Resultados: No experimento em que foram avaliadas as interações do mercúrio no meio de cultura, observou-se perda de mercúrio por volatilização, após este ter interagido com a glicose. Quando o citrato foi usado, a redução dos íons Hg2+ foi inibida, o que pode ser explicado pelo fato do citrato agir como um complexante e o complexo formado ser menos passível de redução. No conjunto de experimentos em que foram testados diferentes agentes complexantes, verificou-se que estes formam complexos lábeis com o Hg2+, já que, tais complexos foram reduzidos pelo SnCl2. Nos ensaios de toxicidade foi mostrado que a toxicidade do mercúrio foi inibida quando foram usados cisteína, na proporção molar de 2:1 e 5:1 complexante/Hg2+ e ácido húmico na concentração de 1, 10 e 100 mg L-1. No entanto, esta inibição não ocorreu para os casos em que foram usados EDTA e NTA, o que pode ser explicado pelo fato de que os complexos formados com EDTA e NTA podem estar sendo metabolizados pela bactéria, isto é, podem ser considerados bio-assimiláveis, dessa forma, o mercúrio passa a ficar biodisponível e a bactéria tem seu crescimento inibido.
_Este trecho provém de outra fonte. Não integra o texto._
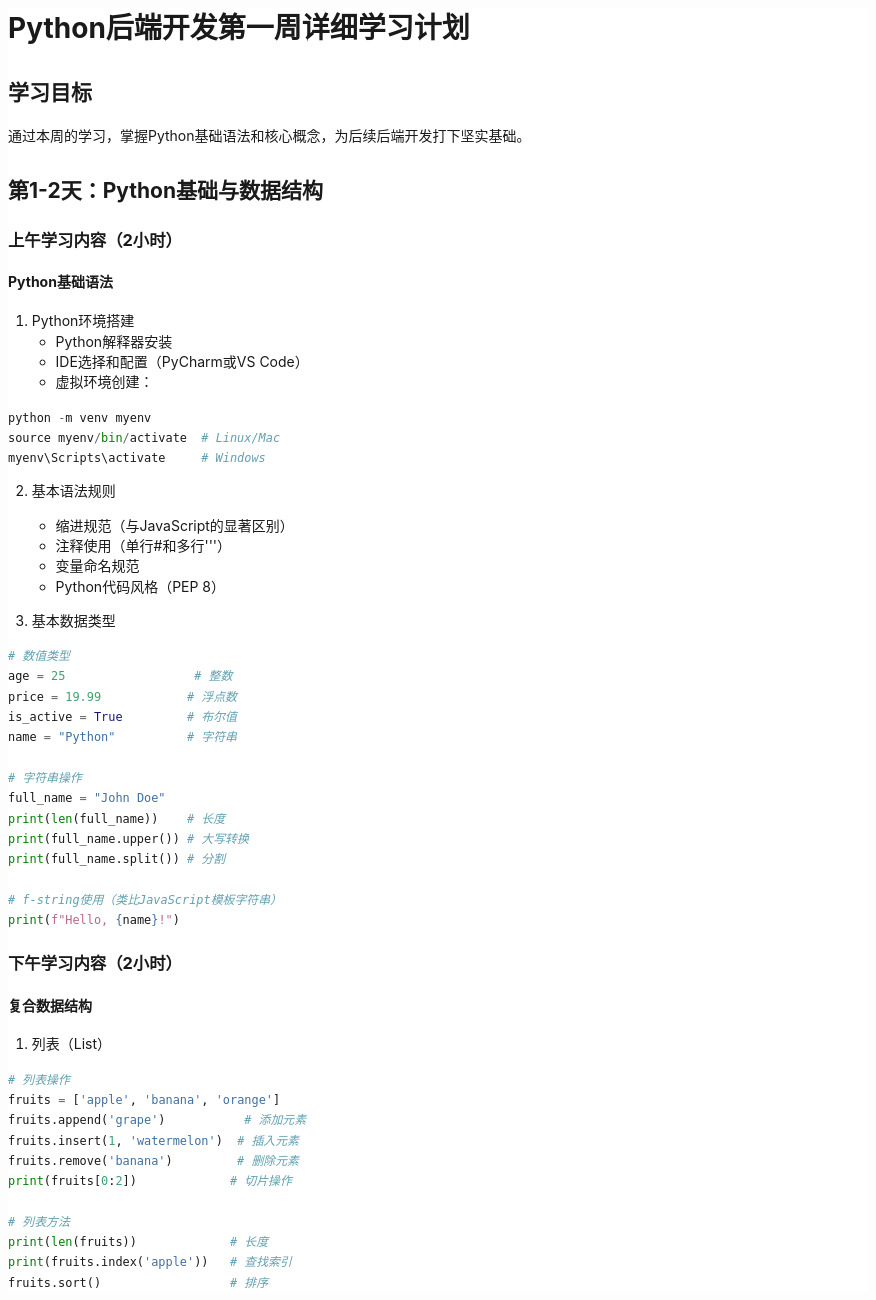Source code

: # Python后端开发第一周详细学习计划

## 学习目标
通过本周的学习，掌握Python基础语法和核心概念，为后续后端开发打下坚实基础。

## 第1-2天：Python基础与数据结构

### 上午学习内容（2小时）

#### Python基础语法
1. Python环境搭建
   - Python解释器安装
   - IDE选择和配置（PyCharm或VS Code）
   - 虚拟环境创建：
```python
python -m venv myenv
source myenv/bin/activate  # Linux/Mac
myenv\Scripts\activate     # Windows
```

2. 基本语法规则
   - 缩进规范（与JavaScript的显著区别）
   - 注释使用（单行#和多行'''）
   - 变量命名规范
   - Python代码风格（PEP 8）

3. 基本数据类型
```python
# 数值类型
age = 25                  # 整数
price = 19.99            # 浮点数
is_active = True         # 布尔值
name = "Python"          # 字符串

# 字符串操作
full_name = "John Doe"
print(len(full_name))    # 长度
print(full_name.upper()) # 大写转换
print(full_name.split()) # 分割

# f-string使用（类比JavaScript模板字符串）
print(f"Hello, {name}!")
```

### 下午学习内容（2小时）

#### 复合数据结构
1. 列表（List）
```python
# 列表操作
fruits = ['apple', 'banana', 'orange']
fruits.append('grape')           # 添加元素
fruits.insert(1, 'watermelon')  # 插入元素
fruits.remove('banana')         # 删除元素
print(fruits[0:2])             # 切片操作

# 列表方法
print(len(fruits))             # 长度
print(fruits.index('apple'))   # 查找索引
fruits.sort()                  # 排序
```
Conclusões: Analisando os resultados obtidos para esta etapa do trabalho, verificou-se que o procedimento utilizado para a determinação do mercúrio redutível pelo SnCl2 não pode ser usado para avaliar a toxicidade do metal. Quando foi feita a determinação do mercúrio usando-se os diferentes agentes complexantes, todos os complexos formados foram reduzidos pelo SnCl2, gerando valores de concentração total de mercúrio presente nas amostras. Em relação aos ensaios de toxicidade aguda que foram realizados, para os casos em que foram usados EDTA e NTA, a toxicidade do mercúrio não foi inibida. Já na presença de ácido húmico e cisteína, esta inibição ocorreu. Dessa forma, ficou claro que o potencial tóxico do mercúrio depende da natureza do ligante no meio aquoso. Portanto, o procedimento usado atualmente para a determinação de mercúrio reativo fornece uma informação analítica operacional sobre a composição da amostra, não mostrando nenhuma relação com a questão ecotoxicológica, já que tal prática não infere o potencial tóxico do metal.


Referências:

JARDIM, W.S., Gimenez, S.M.N., Canela, M.C. e Moraes, S.G. (1993) Acute toxicity of Hgo and Hg2+ ions to Escherichia coli. Chem. Spec. and Bioav., 5, 97-100.

PASQUINI, C., Jardim, W.F. e Faria L.C. (1988) Adaptation of a cold vapor mercury analyser to flow injection analysis. J. Automat. Chem., 10, 188-191.